Blood and organs are some of the ingredients that Hermann Nitsch (°. 1938, Vienna, Austria) brings together in his Aktionsmalerei. He often throws rusty brown or red paint directly onto the canvas, sometimes crawling over it with his hands and feet or letting it splash and drip. His work evokes disgust, because of its resemblance to fresh or clotted blood, but also refers to breaking a taboo. Through his sometimes shocking actions and performances, he actively wants to push boundaries in order to conquer freedom: the Orgien Mysterien Theater. Here, he has people perform naked or wrapped in cloths and uses dead animals in his rituals, liberated from civil conventions.

The metal construction by Danny Devos (°1959, Vilvoorde – Antwerp) contains an electric motor that drives a knife on one arm and shakes it back and forth in the reproduction Man with the golden helmet, which was once wrongly considered an iconic work by Rembrandt (1606 – 1669). The man portrayed appears drawn, his sullen gaze is downcast and the work of art itself is said to have been attacked by art hooligans, with knives, fire and acid, many times over. It is one of the many stories and histories that drive Danny Devos as a performer, sound artist and artistic researcher of violence and murder. He links it to the character Norman Bates who depicts the true story of serial killer Ed Gein in the film Psycho by Alfred Hitchcock (1899-1980).

Mircea Suciu (°1978, Baia Mare, Romania – Cluj) works with various materials and combines them with monoprint techniques, as in Iron Curtain. The themes he chooses are mainly socio-political and psychological, especially linked to the way in which an individual appropriates the behavior of the masses during demonstrations and thereby loses his identity. Romania’s communist past remains an important starting point, such as the tensions between the westerners and the supporters of the communist model. In addition, the work offers a broader critique of global politics and especially of the way in which society manipulates and camouflages events.

Emilio López-Menchero (°1960, Mol – Forest) approaches nuclear energy and the dangerous waste associated with it from a personal and almost psychotherapeutic angle. He grew up in Mol in the shadow of the study centre for nuclear energy. His father worked there as a nuclear physicist when the institute was set up. In his new installation PROMETHEUS/Eurochemic (Mol, Antwerp Kempen, 2021), he explores the hidden sides of his childhood through his father’s archive, notebooks and files or painted childhood memories. From this personal perspective, he formulates poetic analyses of geopolitical and ideological aspects connected with nuclear research and nuclear energy in our country.

Ronald Ophuis (°1968, Hengelo – Amsterdam), scrapes the paint off his canvases so hard that the surfaces feel like painful raw skin.
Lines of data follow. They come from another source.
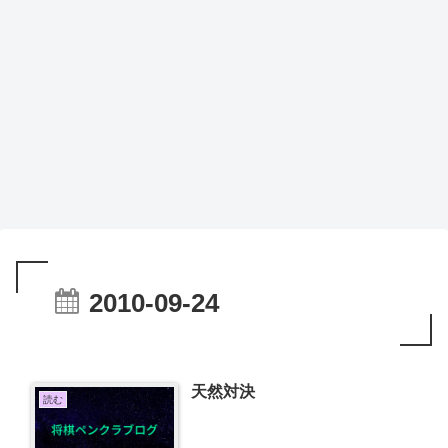
2010-09-24
天然対決
読む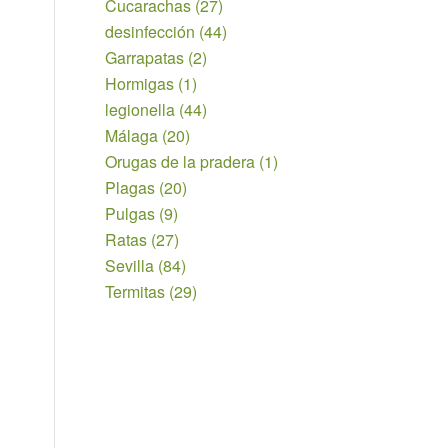
Cucarachas
(27)
desinfección
(44)
Garrapatas
(2)
Hormigas
(1)
legionella
(44)
Málaga
(20)
Orugas de la pradera
(1)
Plagas
(20)
Pulgas
(9)
Ratas
(27)
Sevilla
(84)
Termitas
(29)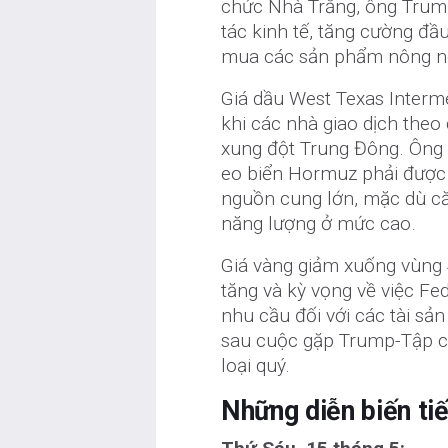
chức Nhà Trắng, ông Trump
tác kinh tế, tăng cường đầ
mua các sản phẩm nông n
Giá dầu West Texas Interm
khi các nhà giao dịch theo
xung đột Trung Đông. Ông 
eo biển Hormuz phải được g
nguồn cung lớn, mặc dù căng
năng lượng ở mức cao.
Giá vàng giảm xuống vùng 4
tăng và kỳ vọng về việc Fe
nhu cầu đối với các tài sản
sau cuộc gặp Trump-Tập c
loại quý.
Những diễn biến tiế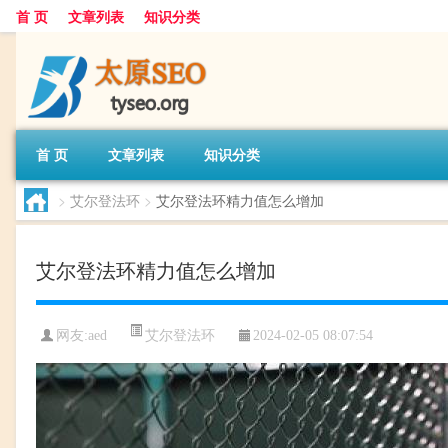
首 页
文章列表
知识分类
首 页
文章列表
知识分类
>
艾尔登法环
>
艾尔登法环精力值怎么增加
艾尔登法环精力值怎么增加
艾尔登法环
网友:
aed
2024-02-05 08:07:54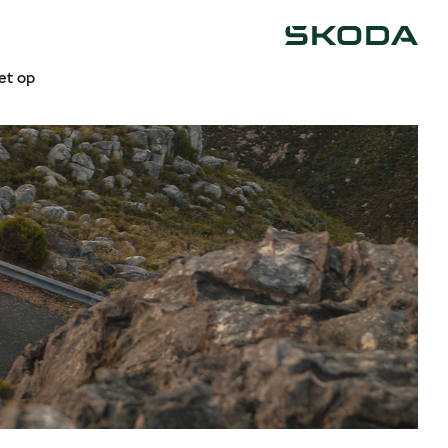
Škoda
get op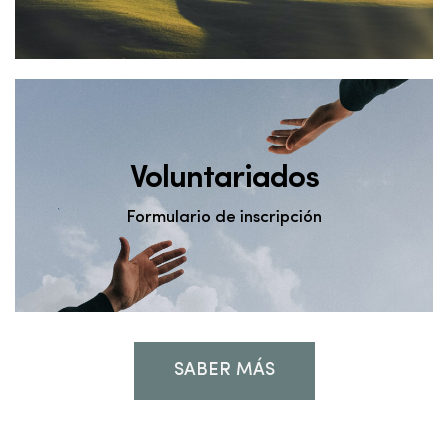
Voluntariados
Formulario de inscripción
SABER MÁS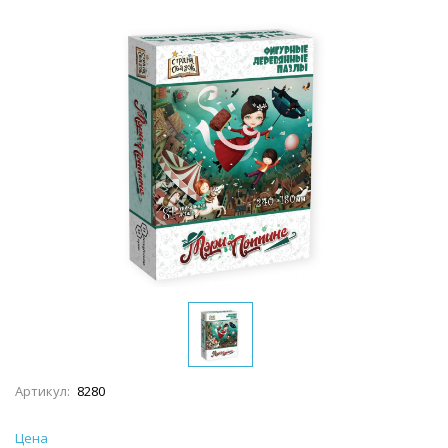
Артикул:
8280
Цена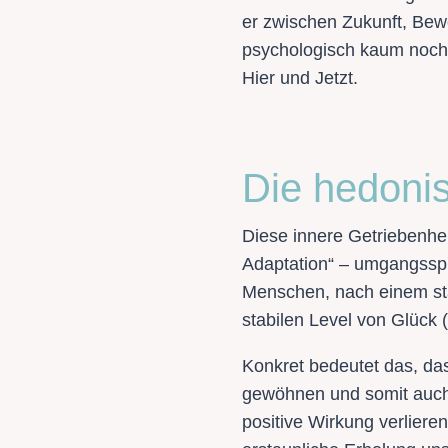
er zwischen Zukunft, Bewe
psychologisch kaum noch d
Hier und Jetzt.
Die hedonis
Diese innere Getriebenhe
Adaptation“ – umgangsspr
Menschen, nach einem star
stabilen Level von Glück
Konkret bedeutet das, da
gewöhnen und somit auch 
positive Wirkung verlier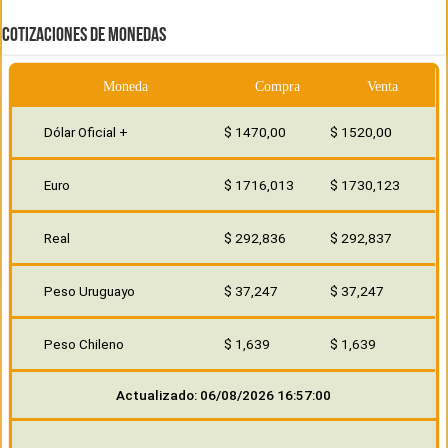
COTIZACIONES DE MONEDAS
Moneda
Compra
Venta
Dólar Oficial +
$ 1470,00
$ 1520,00
Euro
$ 1716,013
$ 1730,123
Real
$ 292,836
$ 292,837
Peso Uruguayo
$ 37,247
$ 37,247
Peso Chileno
$ 1,639
$ 1,639
Actualizado: 06/08/2026 16:57:00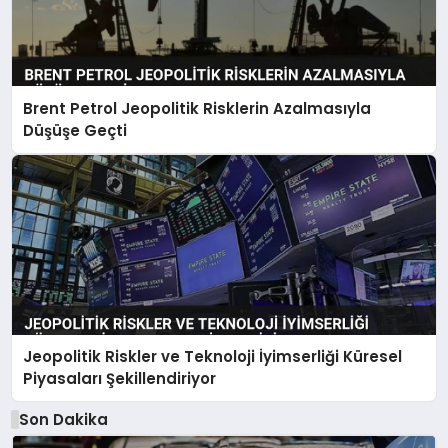
Brent Petrol Jeopolitik Risklerin Azalmasıyla
Düşüşe Geçti
Jeopolitik Riskler ve Teknoloji İyimserliği Küresel
Piyasaları Şekillendiriyor
Son Dakika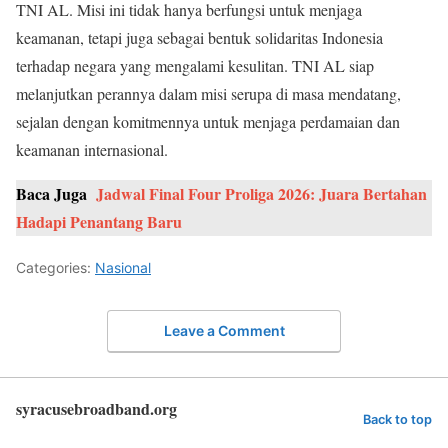
TNI AL. Misi ini tidak hanya berfungsi untuk menjaga
keamanan, tetapi juga sebagai bentuk solidaritas Indonesia
terhadap negara yang mengalami kesulitan. TNI AL siap
melanjutkan perannya dalam misi serupa di masa mendatang,
sejalan dengan komitmennya untuk menjaga perdamaian dan
keamanan internasional.
Baca Juga
Jadwal Final Four Proliga 2026: Juara Bertahan
Hadapi Penantang Baru
Categories:
Nasional
Leave a Comment
syracusebroadband.org
Back to top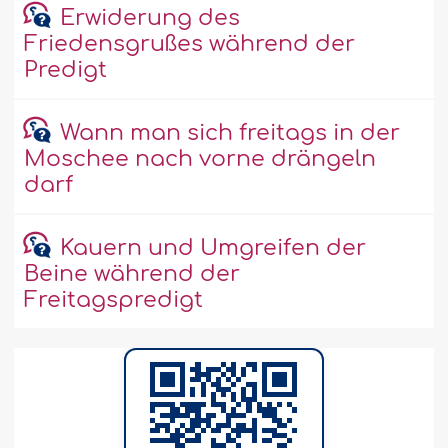
Erwiderung des
Friedensgrußes während der
Predigt
Wann man sich freitags in der
Moschee nach vorne drängeln
darf
Kauern und Umgreifen der
Beine während der
Freitagspredigt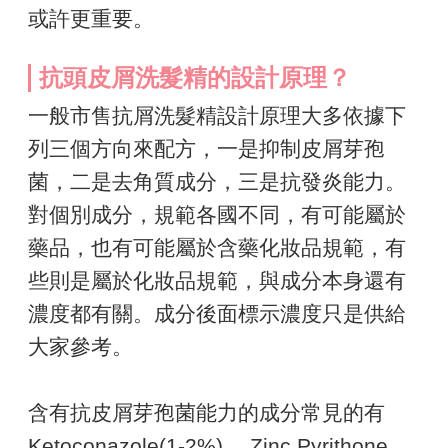
或許更重要。
抗頭皮屑洗髮精的設計原理？
一般市售抗屑洗髮精設計原理大多依據下
列三個方向來配方，一是抑制皮屑芽孢
菌，二是去角質成分，三是抗發炎能力。
對個別成分，規範各國不同，有可能屬於
藥品，也有可能屬於含藥化妝品規範，有
些則是屬於化妝品規範，與成分本身還有
濃度都有關。成分後面標示濃度只是供給
大家參考。
含有抗皮屑芽孢菌能力的成分常見的有
Ketoconazole(1-2%)、 Zinc Pyrithone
His portrait of Varlam Shalamov (1907-1982) thematises the terrible camp experiences of this Russian writer, as described in his masterly novel Kolyma Tales. Ophuis resembles a contemporary history painter or a visual war journalist. His Teatro La Tregua (Theatre The Respite) refers to the book by Primo Levi (1919 – 1987), who describes how, as an Auschwitz survivor, he travels through a distraught Europe. Together with a group of displaced prisoners, he moves back home, sometimes giving lectures along the way. In this painting, performance comes to life in which the clown, as a mediator between resilience and tragedy, is given the leading role.